Let $a$ be the first term and $d$ be the common difference of the given A.P.
Now to find the sum we are going to find the general form of m terms and n terms.
${a_m} = \dfrac{1}{n} \Rightarrow a + \left( {m - 1} \right)d = \dfrac{1}{n}$ $......\left( 1 \right)$
\[{a_n} = \dfrac{1}{m} \Rightarrow a + \left( {n - 1} \right)d = \dfrac{1}{m}\] \[......\left( 2 \right)\]
Now we are going to subtract \[\left( 2 \right)\] from\[\left( 1 \right)\], we get,
\[\left( {m - n} \right)d = \dfrac{1}{n} - \dfrac{1}{m} \Rightarrow \left( {m - n} \right)d = \dfrac{{m - n}}{{mn}} \Rightarrow d = \dfrac{1}{{mn}}\]
The next step is to equate \[d = \dfrac{1}{{mn}}\] in\[\left( 1 \right)\], the equation becomes,
\[a + \left( {m - 1} \right)\dfrac{1}{{mn}} = \dfrac{1}{n} \Rightarrow a + \dfrac{1}{n} - \dfrac{1}{{mn}} = \dfrac{1}{n} \Rightarrow a = \dfrac{1}{{mn}}\]

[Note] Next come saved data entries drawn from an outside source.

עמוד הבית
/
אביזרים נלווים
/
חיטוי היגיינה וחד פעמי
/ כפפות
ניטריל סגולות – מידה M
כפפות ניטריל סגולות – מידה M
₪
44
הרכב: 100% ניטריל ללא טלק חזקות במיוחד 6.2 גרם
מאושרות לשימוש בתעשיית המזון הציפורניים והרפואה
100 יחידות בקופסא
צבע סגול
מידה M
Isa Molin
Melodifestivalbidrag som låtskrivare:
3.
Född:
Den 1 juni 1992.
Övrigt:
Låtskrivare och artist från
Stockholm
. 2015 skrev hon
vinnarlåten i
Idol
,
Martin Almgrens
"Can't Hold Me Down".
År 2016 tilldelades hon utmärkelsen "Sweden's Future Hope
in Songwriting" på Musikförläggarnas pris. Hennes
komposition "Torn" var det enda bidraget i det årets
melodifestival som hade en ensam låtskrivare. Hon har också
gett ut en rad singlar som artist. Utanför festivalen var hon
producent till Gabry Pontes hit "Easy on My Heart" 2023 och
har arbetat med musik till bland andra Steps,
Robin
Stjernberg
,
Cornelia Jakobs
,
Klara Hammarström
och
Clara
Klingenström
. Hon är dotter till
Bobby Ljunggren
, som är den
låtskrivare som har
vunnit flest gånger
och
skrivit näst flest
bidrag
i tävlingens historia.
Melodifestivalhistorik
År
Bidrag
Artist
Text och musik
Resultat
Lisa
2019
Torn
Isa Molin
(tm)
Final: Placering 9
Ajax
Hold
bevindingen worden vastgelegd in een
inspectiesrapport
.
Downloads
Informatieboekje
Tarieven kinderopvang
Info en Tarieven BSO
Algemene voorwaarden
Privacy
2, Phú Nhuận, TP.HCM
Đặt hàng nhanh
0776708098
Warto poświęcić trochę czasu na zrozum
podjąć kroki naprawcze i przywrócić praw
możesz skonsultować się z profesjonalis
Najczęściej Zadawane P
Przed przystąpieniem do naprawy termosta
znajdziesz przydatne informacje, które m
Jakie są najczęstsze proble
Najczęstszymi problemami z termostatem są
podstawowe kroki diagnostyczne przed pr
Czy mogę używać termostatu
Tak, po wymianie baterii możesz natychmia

To find the sum of an A.P of \[r\] terms with \[a\]as the first term and \[d\] as the common difference the formula is:
\[{S_r} = \dfrac{r}{2}\left\{ {2a + \left( {n - 1} \right)d} \right\}\]
Therefore, if we substitute the value of $a$and $d$ in the formula of sum of A.P., we get,
\[{S_{mn}} = \dfrac{{mn}}{2}\left\{ {2a + \left( {mn - 1} \right)d} \right\}\]
Note: In this question, they have asked us to find the sum of total terms, therefore we are going to take\[r\] as $mn$ here.
In the next step we equate the value of,
\[{S_{mn}} = \dfrac{{mn}}{2}\left\{ {\dfrac{2}{{mn}} + \left( {mn - 1} \right) \times \dfrac{1}{{mn}}} \right\} = \dfrac{1}{2}\left( {mn + 1} \right)\]
Hence Proved!